- Born: Mobanza Mobembo Gérard 1985 (38–39 years old) Democratic Republic of the Congo
- Other name: Butcher of Nouabalé Ndoki
- Citizenship: Democratic Republic of the Congo Republic of the Congo
- Occupations: Poacher Ivory trader
- Years active: 2008–2020
- Known for: Longest prison sentence for a poacher in the Republic of the Congo
- Criminal charges: Attempted murder Ivory trading Poaching Possession of military weapons
- Criminal penalty: 30 years
- Criminal status: Incarcerated

= Guyvanho =

Congolese convicted ivory trader and poacher (born c. 1985)

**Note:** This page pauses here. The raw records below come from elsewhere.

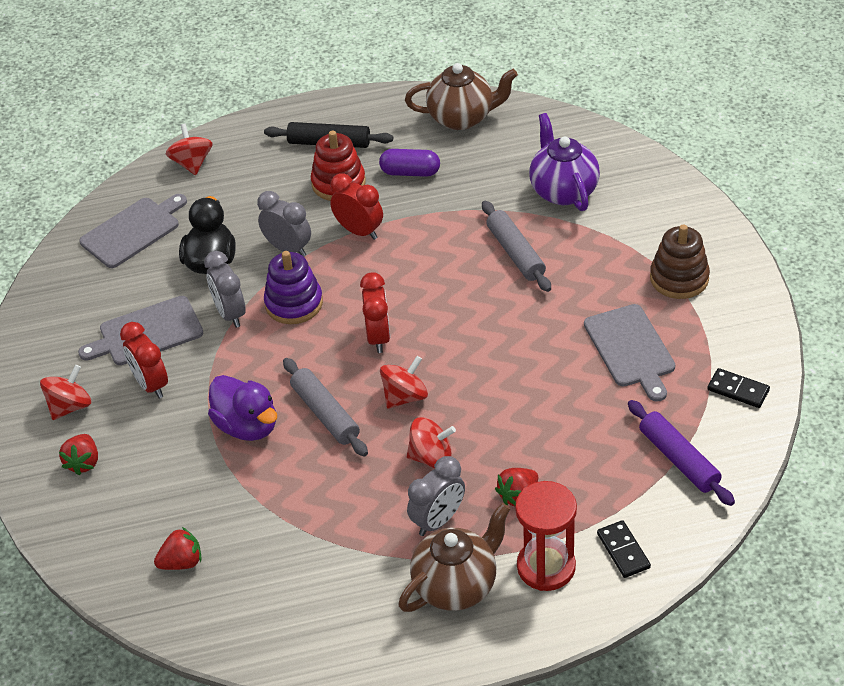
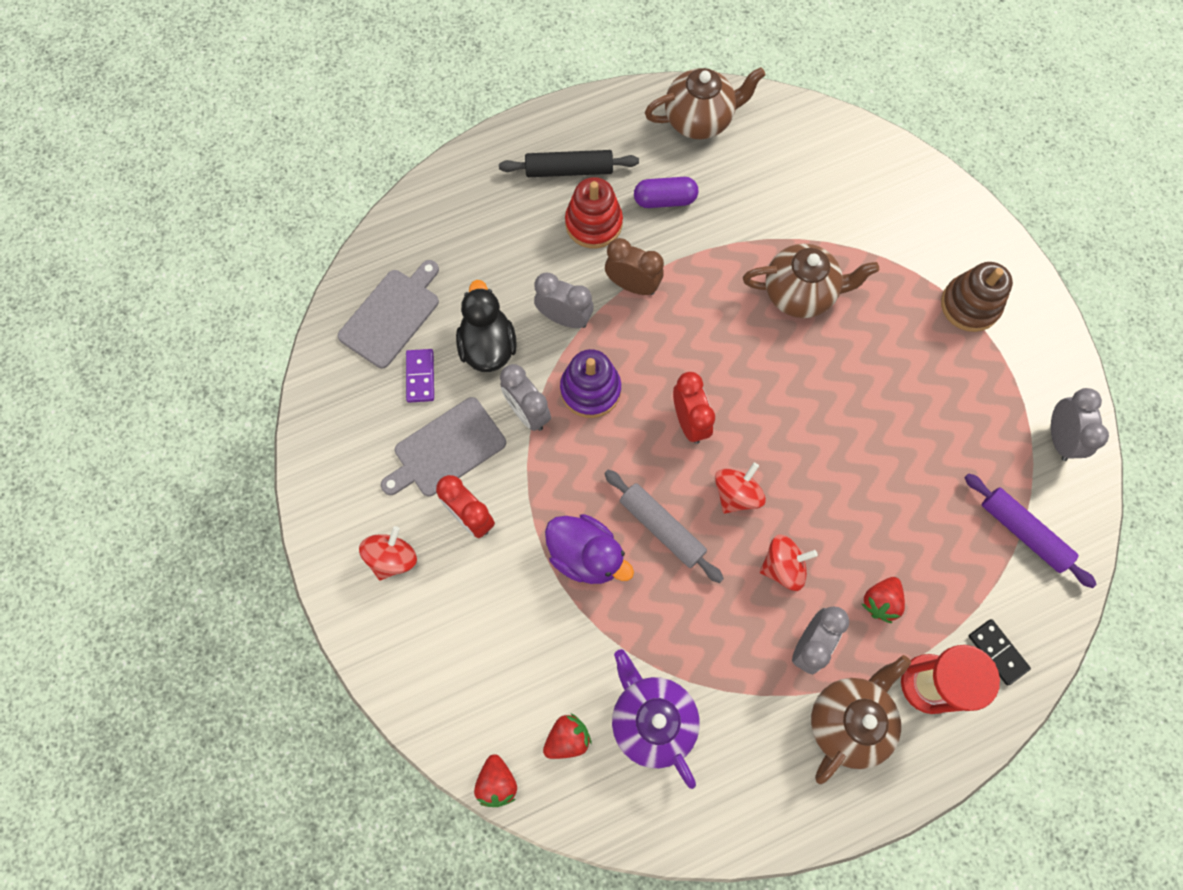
camera: 15 degrees left, 25 degrees up
red strawberry [59,434,98,475] -> red strawberry moved to [474,754,517,807]
red spinning top [166,124,213,175] -> none
red clock [330,173,383,240] -> brown clock [605,238,664,295]
grey rolling pin [482,201,551,292] -> brown teapot [743,244,879,318]
purple teapot [529,113,600,211] -> purple teapot moved to [612,649,700,789]
grey cutting board [584,304,675,402] -> none
black domino [707,368,770,408] -> grey clock [1051,388,1109,461]
none -> purple domino [406,349,434,403]

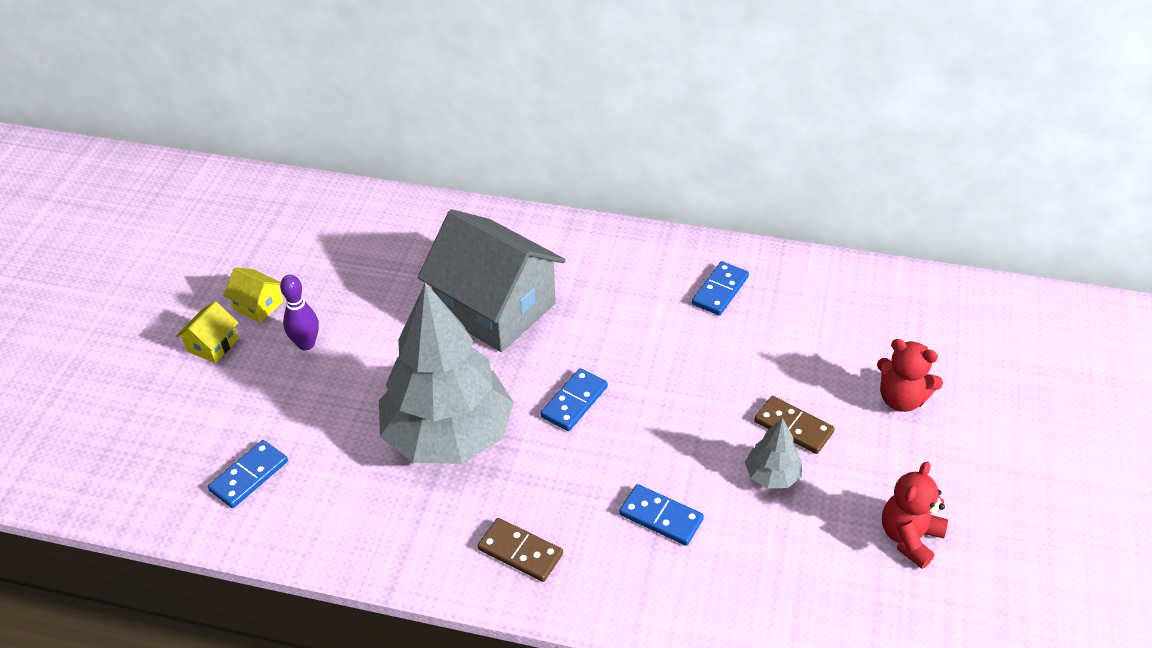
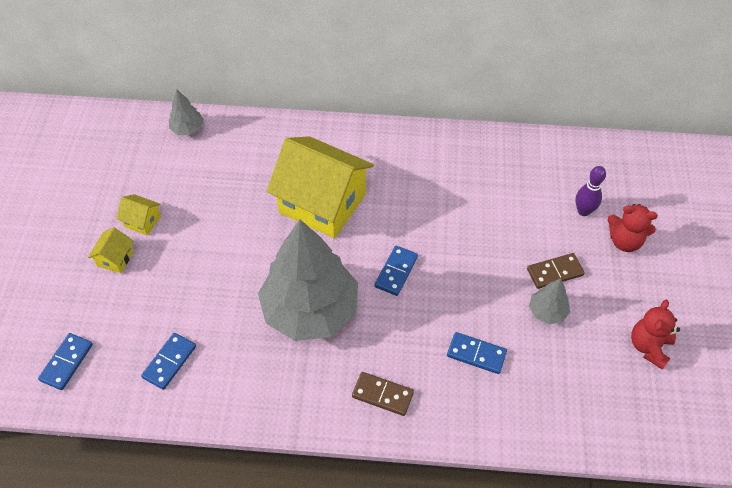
camera: 10 degrees left, 10 degrees up
purple bowling pin [280,275,319,350] -> purple bowling pin moved to [576,166,606,216]
grey house [418,209,566,352] -> yellow house [266,136,374,238]
blue domino [692,261,749,316] -> blue domino moved to [38,333,93,390]
brown domino [754,396,835,454] -> brown domino turned 45 degrees counterclockwise [527,253,585,289]
none -> grey tree [169,90,204,135]

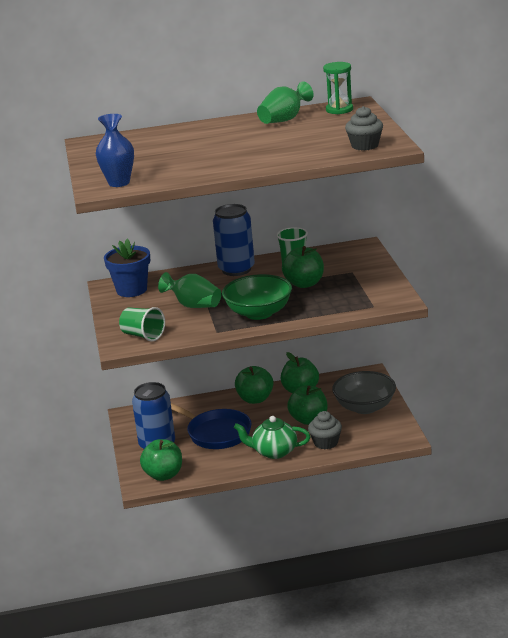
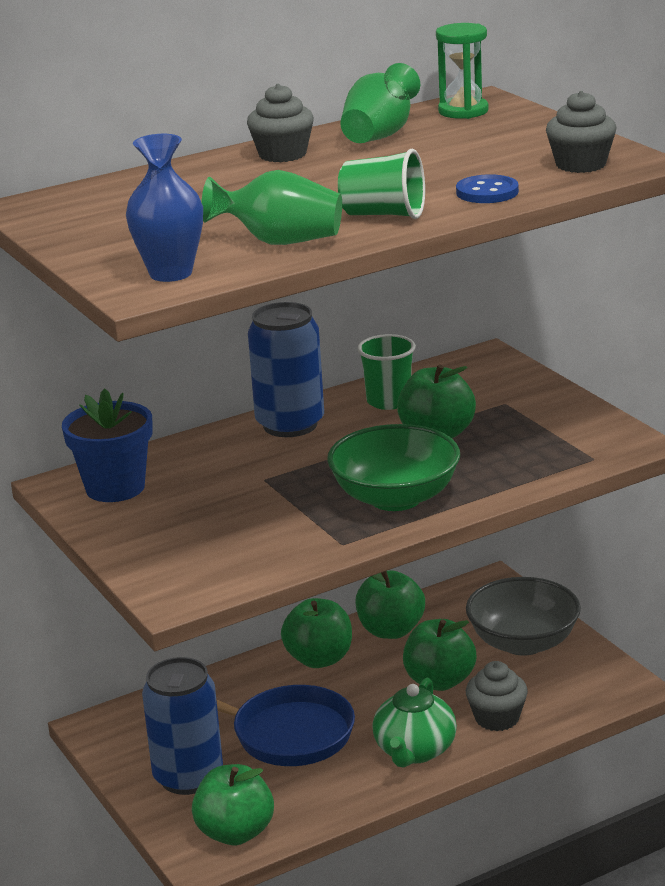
camera: 20 degrees left, 0 degrees up
green cup [119,307,165,342] -> green cup moved to [338,149,425,219]
green vase [158,272,221,308] -> green vase moved to [201,170,342,245]
green teapot [234,416,311,459] -> green teapot turned 60 degrees counterclockwise [372,678,457,767]
none -> grey cupcake [247,84,314,162]
none -> blue button [456,174,519,203]

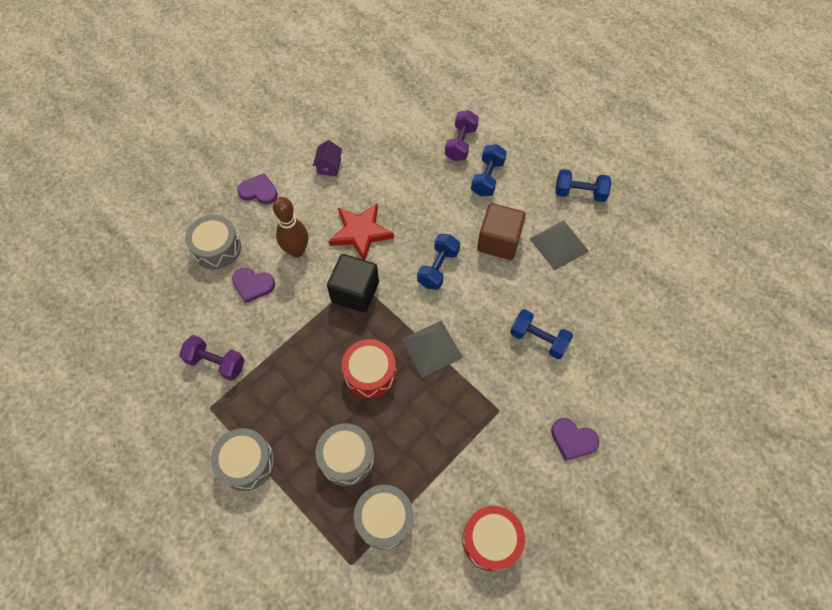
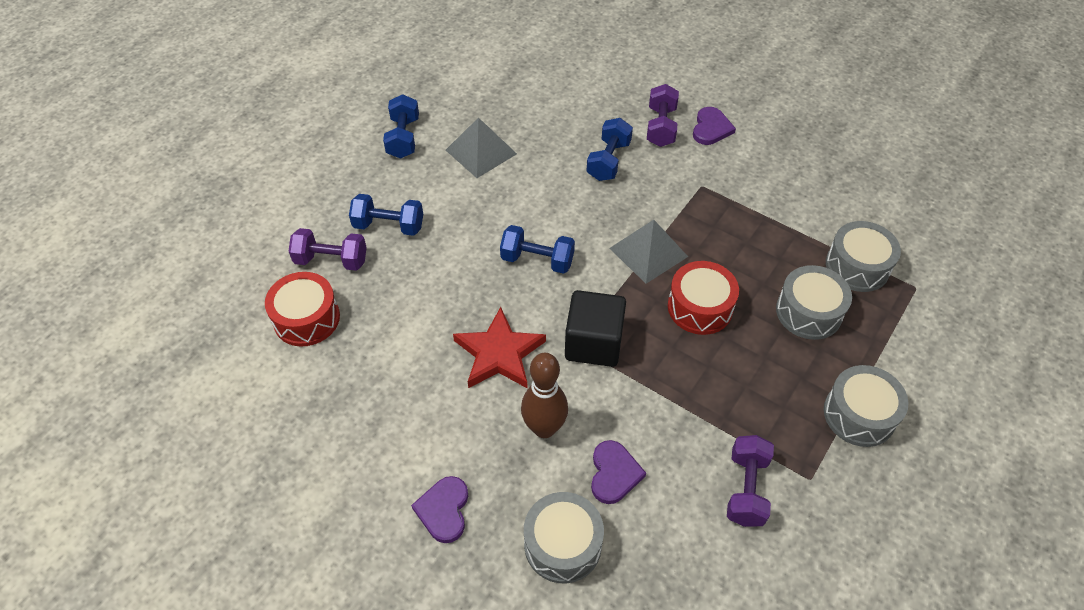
camera: 100 degrees left, 10 degrees down
purple house [313,140,342,176] -> none
red drum [463,506,525,572] -> red drum moved to [265,272,340,346]
brown cube [477,203,526,260] -> none
none -> purple dumbbell [647,84,679,147]

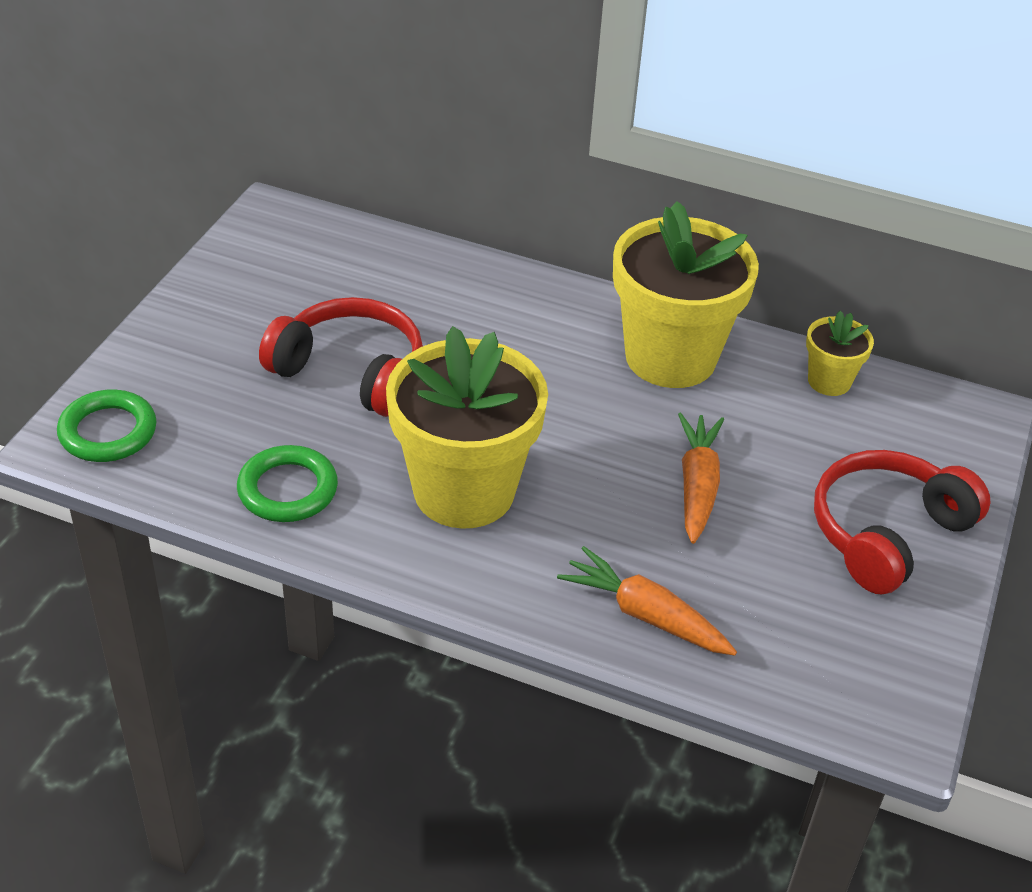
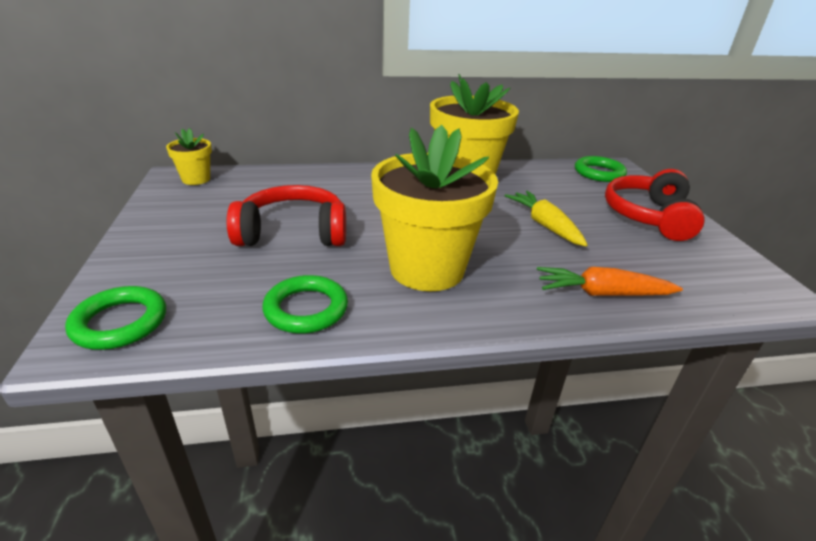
camera: 30 degrees left, 10 degrees down
orange carrot [678,413,724,544] -> yellow carrot [505,191,588,246]
yellow flower pot [806,311,874,396] -> yellow flower pot moved to [166,128,212,185]
none -> green ring [575,156,627,182]

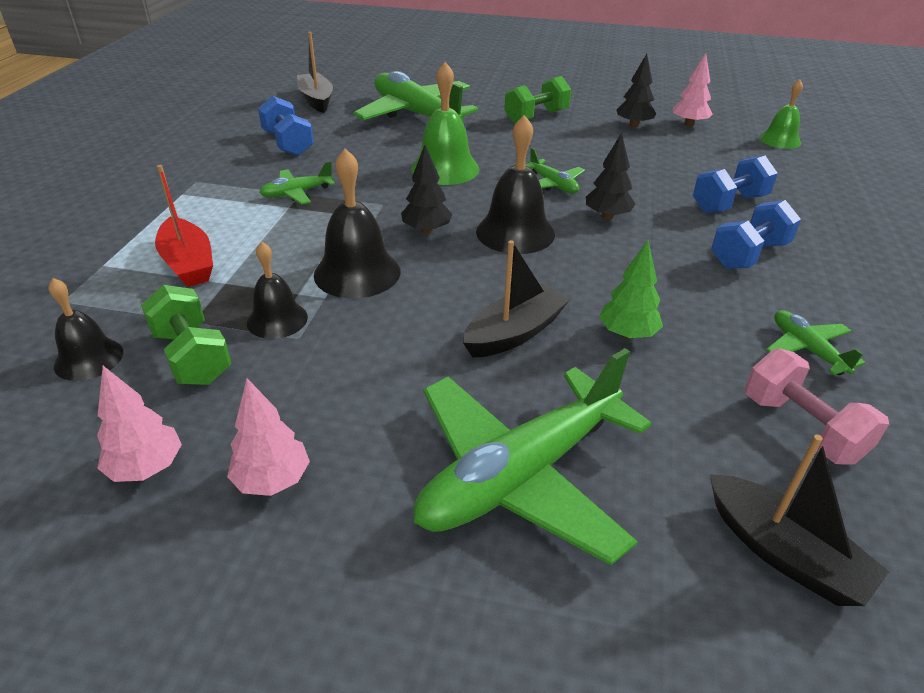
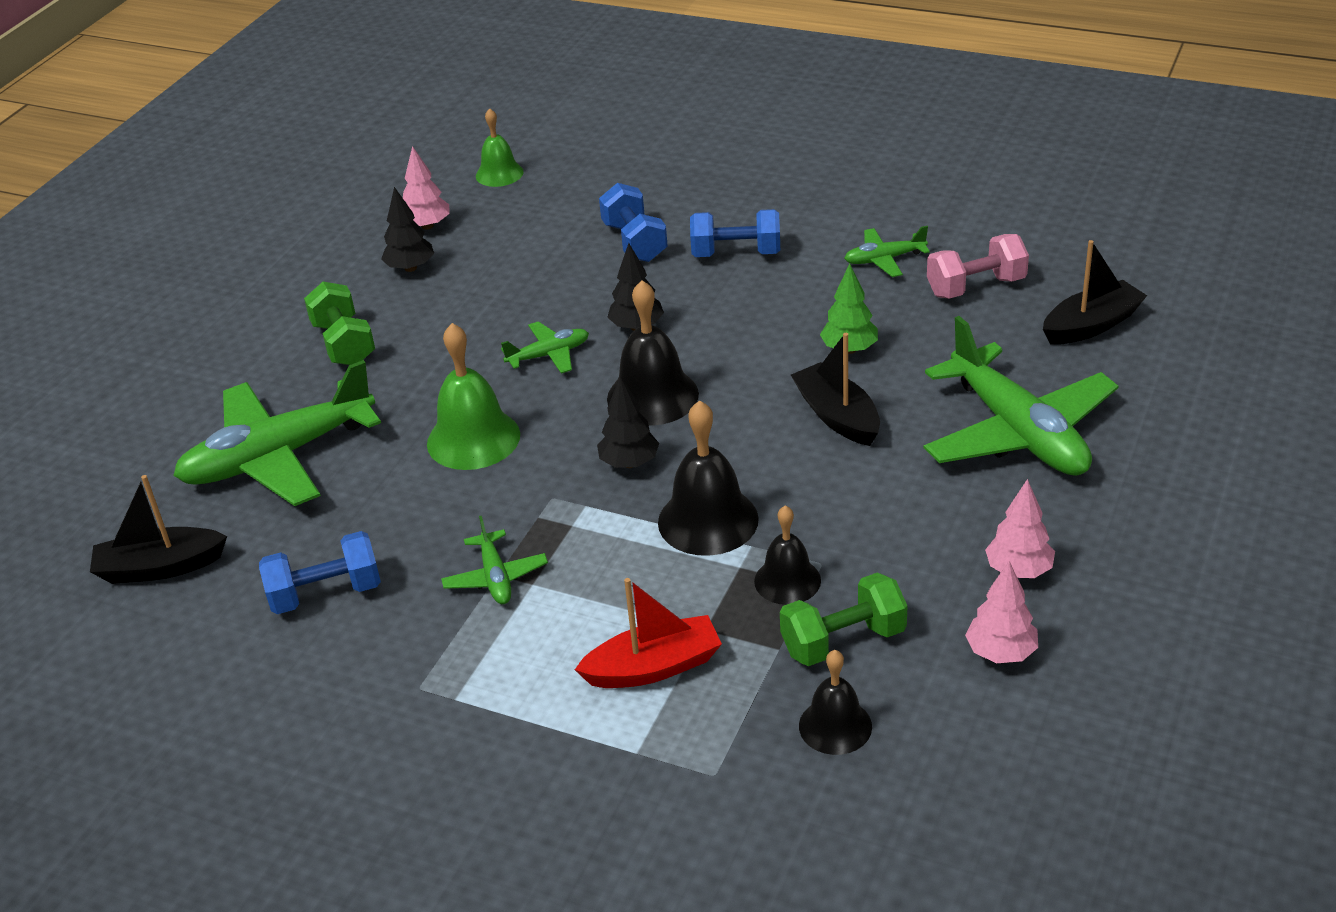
camera: 75 degrees left, 0 degrees up
blue dumbbell [711,200,801,269] -> blue dumbbell turned 60 degrees counterclockwise [690,209,780,257]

Mobanza Mobembo Gérard (born c. 1985), known as Guyvanho, nicknamed the Butcher of Nouabalé Ndoki, is a Congolese convicted ivory trafficker and poacher. He was sentenced to thirty years in prison for poaching and attempted murder of park rangers, the first criminal sentence and the longest sentence a poacher received in the Republic of the Congo.

== Poaching ==
Gérard was born around 1985 in the Democratic Republic of the Congo, then moved to the Republic of the Congo in 2008. He began poaching elephants that year in the Nouabalé-Ndoki National Park, the namesake for the nickname "Butcher of Nouablé Ndoki". He led a group of about 25 poachers, and they poached at least 500 African forest elephants. Gérard's group were connected to an incident in early 2018, where they were caught with 11 poached elephants. Gérard got away, but three members of his group were arrested, and Gérard had an arrest warrant issued on him. Gérard's group were also connected to an incident on May 31, 2019, where they shot at park rangers and injured two of them.

== Prosecutions ==
Gérard was arrested in May 2018 and was sent jail in Ouésso to await trial. On June 2, twelve days before his trial, he escaped from jail, later being given trial in absentia. He was charged five million Central African CFA franc in damages and was sentenced to five years in prison.

Gérard was arrested again on July 20, 2019, and was sent back to jail in Ouésso. He attempted to escape, but failed. He was then transferred to jail in Brazzaville.

On August 19, 2020, after a 3-year long investigation, Gérard received a 30-year prison sentence on charges of attempted murder, ivory trading, poaching and possession of military weapons. He was also required to pay 38 million CFA franc to the rangers he injured. He was the first poacher tried criminally in the Republic of the Congo, as other poachers were tried in civil court, which has maximum sentencing of five years. He also received the longest sentence for a poacher in the Republic of the Congo.